Kurtuluş; hürriyet ve adalette!

İslâm âlemi "imân, ibadet ve ahlâk" zaafı içinde. Eğitim, adalet ve toplumsal barış mefluç! Ve bazıları halen kurtuluşun siyaset ve tek adamla olacağını sanıyor!

Oysa, deccalizmsüyfanizm ve Kemalizmin kurguladığı günümüz siyaseti, "menfaat üzerine dönen canavardır." İstibdat, "başına buyrukluk, kural, kanun tanımazlık; hak ve hürriyetlerin bulunmadığı tek adam veya zümre yönetimi, dolayısıyla "Zulüm ve tahakkümdür."1 Müstebit ise; baskıcı, despot; zalim, haksız, acımasız, katı yürekli ve kıyıcı kimsedir. Öyle ise, kurtuluşu siyaset ve istibdattan beklemek ne büyük gaflet!

Kurtuluş reçetesi ne Yüz milyonlarca Müslümanın "Ayaklarına konulmuş çeşit çeşit istibdatların kayıtlarını, zincirlerini açacak, dağıtacak, meşveret... âdâb-ı şer'iye ile" süslenen, imanın özelliği olan "hürriyet-i şer'iyedir."2 Meşveret-i şer'iye, dine uygun meşveret, fikir hürriyeti ve adalete riayet edilen meşverettir. Yani, ilim alışverişi, kollektif şuur, katılım, birlikte çalışma ve çoğunluğa göre alındığı sistem ve yönetim biçimidir. "Hürriyet-i şer'iye" ise, Şeriatın (İslâmın) öngördüğü; suçlunun adaletle cezalandırıldığı; kimsenin kimseye tahakküm ile baskı yapmadığı, fertlerin meşrû (kanunî) haklarını şahane kullandığı zemindir.

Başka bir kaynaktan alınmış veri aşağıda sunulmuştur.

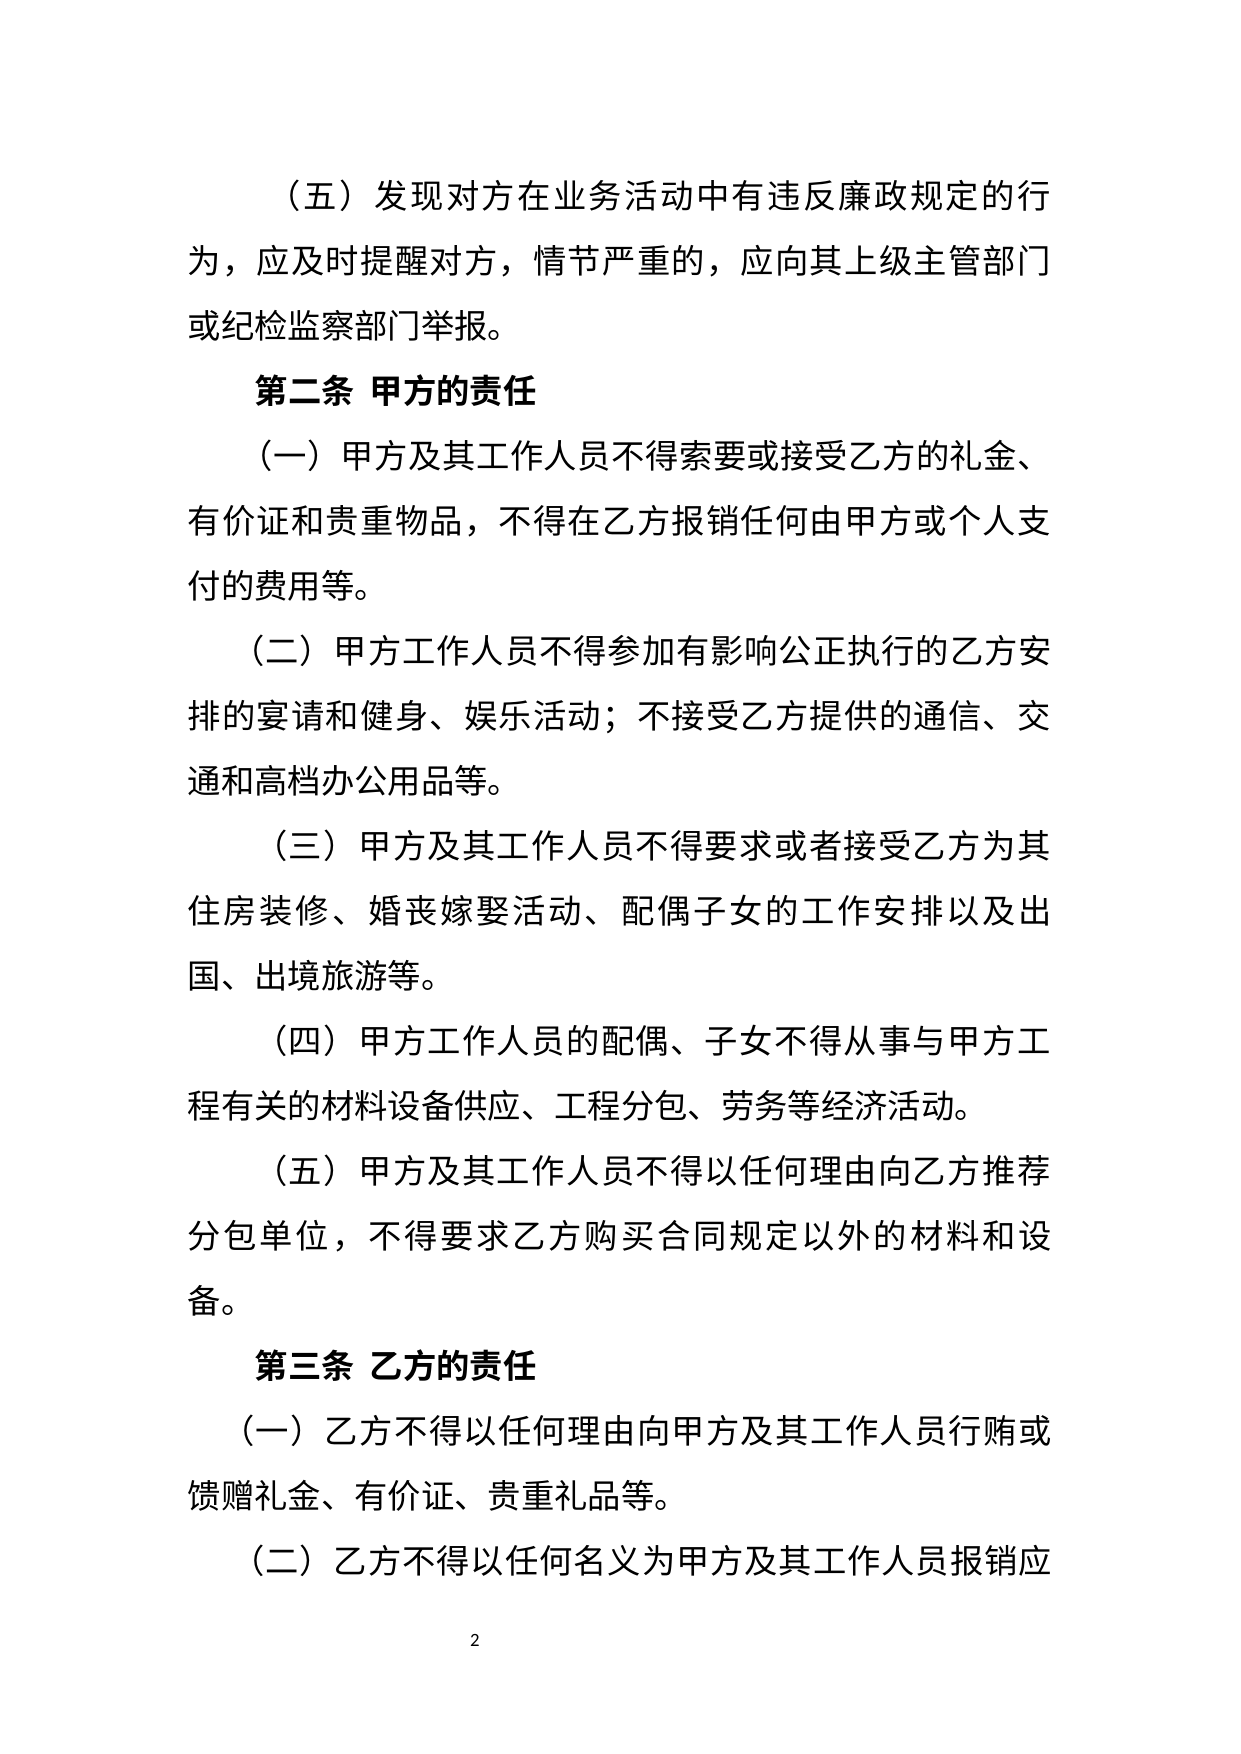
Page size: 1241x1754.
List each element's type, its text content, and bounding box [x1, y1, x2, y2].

text （一）甲方及其工作人员不得索要或接受乙方的礼金、有价证和贵重物品，不得在乙方报销任何由甲方或个人支付的费用等。 [187, 422, 1053, 617]
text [187, 1527, 1053, 1592]
text （五）甲方及其工作人员不得以任何理由向乙方推荐分包单位，不得要求乙方购买合同规定以外的材料和设备。 [187, 1137, 1053, 1332]
text 第三条 乙方的责任 [187, 1332, 1053, 1397]
text （四）甲方工作人员的配偶、子女不得从事与甲方工程有关的材料设备供应、工程分包、劳务等经济活动。 [187, 1007, 1053, 1137]
text （一）乙方不得以任何理由向甲方及其工作人员行贿或馈赠礼金、有价证、贵重礼品等。 [187, 1397, 1053, 1527]
text 第二条 甲方的责任 [187, 357, 1053, 422]
text （五）发现对方在业务活动中有违反廉政规定的行为，应及时提醒对方，情节严重的，应向其上级主管部门或纪检监察部门举报。 [187, 162, 1053, 357]
text （二）甲方工作人员不得参加有影响公正执行的乙方安排的宴请和健身、娱乐活动；不接受乙方提供的通信、交通和高档办公用品等。 [187, 617, 1053, 812]
text （三）甲方及其工作人员不得要求或者接受乙方为其住房装修、婚丧嫁娶活动、配偶子女的工作安排以及出国、出境旅游等。 [187, 812, 1053, 1007]
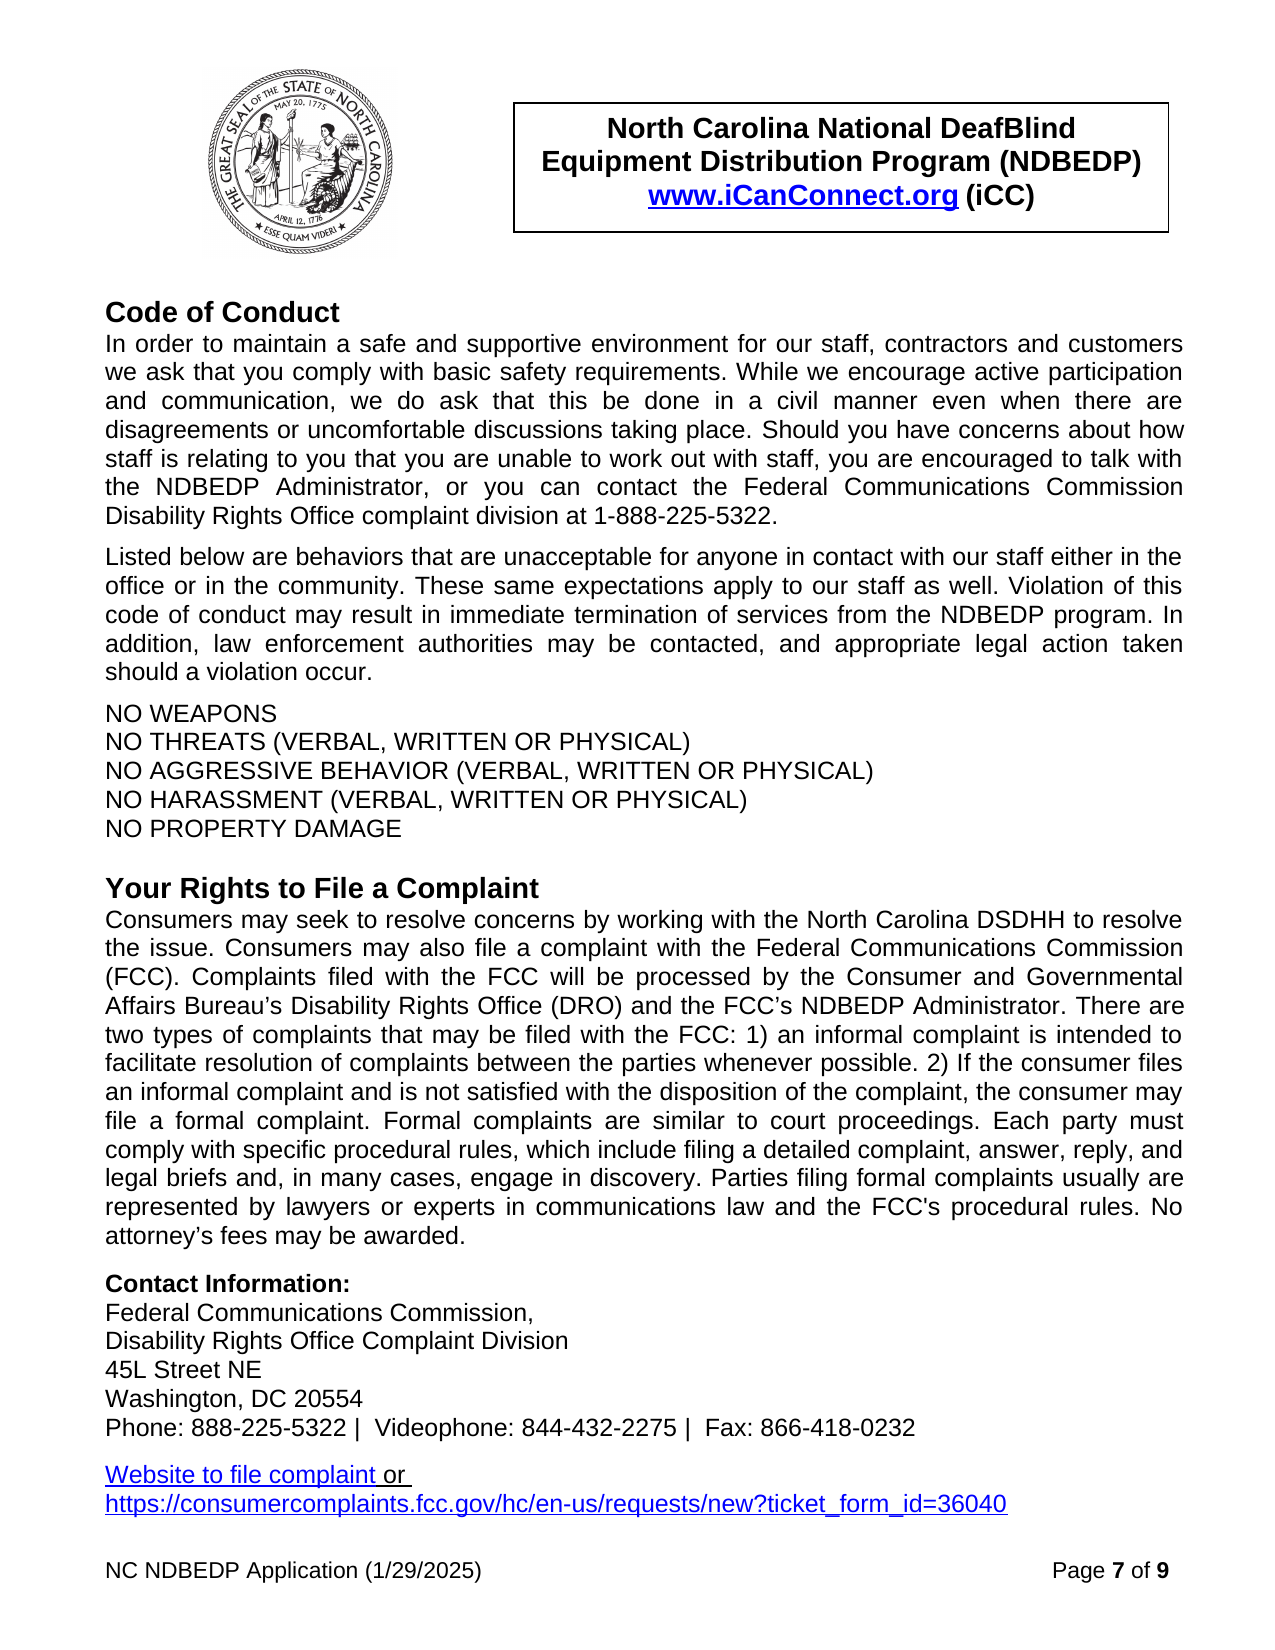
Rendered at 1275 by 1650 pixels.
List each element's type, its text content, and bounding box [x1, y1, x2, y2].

text Phone: 888-225-5322 | Videophone: 844-432-2275 | Fax: 866-418-0232 [105, 1412, 1185, 1441]
text In order to maintain a safe and supportive environment for our staff, contractors and customers we ask that you comply with basic safety requirements. While we encourage active participation and communication, we do ask that this be done in a civil manner even when there are disagreements or uncomfortable discussions taking place. Should you have concerns about how staff is relating to you that you are unable to work out with staff, you are encouraged to talk with the NDBEDP Administrator, or you can contact the Federal Communications Commission Disability Rights Office complaint division at 1-888-225-5322. [105, 328, 1185, 530]
text Federal Communications Commission, [105, 1297, 1185, 1326]
text NO AGGRESSIVE BEHAVIOR (VERBAL, WRITTEN OR PHYSICAL) [105, 756, 1185, 785]
text NO WEAPONS [105, 698, 1185, 727]
text Contact Information: [105, 1269, 1185, 1297]
list Your Rights to File a Complaint [105, 871, 1185, 904]
text Washington, DC 20554 [105, 1384, 1185, 1412]
list Code of Conduct [105, 295, 1185, 328]
text https://consumercomplaints.fcc.gov/hc/en-us/requests/new?ticket_form_id=36040 [105, 1489, 1185, 1518]
text NO THREATS (VERBAL, WRITTEN OR PHYSICAL) [105, 727, 1185, 756]
picture [202, 67, 398, 259]
text NO HARASSMENT (VERBAL, WRITTEN OR PHYSICAL) [105, 785, 1185, 813]
text Consumers may seek to resolve concerns by working with the North Carolina DSDHH to resolve the issue. Consumers may also file a complaint with the Federal Communications Commission (FCC). Complaints filed with the FCC will be processed by the Consumer and Governmental Affairs Bureau’s Disability Rights Office (DRO) and the FCC’s NDBEDP Administrator. There are two types of complaints that may be filed with the FCC: 1) an informal complaint is intended to facilitate resolution of complaints between the parties whenever possible. 2) If the consumer files an informal complaint and is not satisfied with the disposition of the complaint, the consumer may file a formal complaint. Formal complaints are similar to court proceedings. Each party must comply with specific procedural rules, which include filing a detailed complaint, answer, reply, and legal briefs and, in many cases, engage in discovery. Parties filing formal complaints usually are represented by lawyers or experts in communications law and the FCC's procedural rules. No attorney’s fees may be awarded. [105, 904, 1185, 1249]
text Listed below are behaviors that are unacceptable for anyone in contact with our staff either in the office or in the community. These same expectations apply to our staff as well. Violation of this code of conduct may result in immediate termination of services from the NDBEDP program. In addition, law enforcement authorities may be contacted, and appropriate legal action taken should a violation occur. [105, 542, 1185, 686]
text NO PROPERTY DAMAGE [105, 813, 1185, 842]
text 45L Street NE [105, 1355, 1185, 1384]
text Disability Rights Office Complaint Division [105, 1326, 1185, 1355]
text Website to file complaint or [105, 1460, 1185, 1489]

Evet, asıl kurtuluşumuz, "Dünyada beşer saadetinin bir sebebi ve hâkimiyet-i milliyeyi temin ile... istibdat ve tahakkümün belâsından kurtaran meşveret-i şer'iyenin mayasıyla mayalandıran meşrutiyet-i meşrûâ"dır.3 Yani, dine, şeriata, hukuka uygun meşrutiyet, demokrasidir. Yönetici, meşrûiyetini idare ettiği devletin gerçek sahibi cemaat ve milletin ona verdiği yetkiden alır.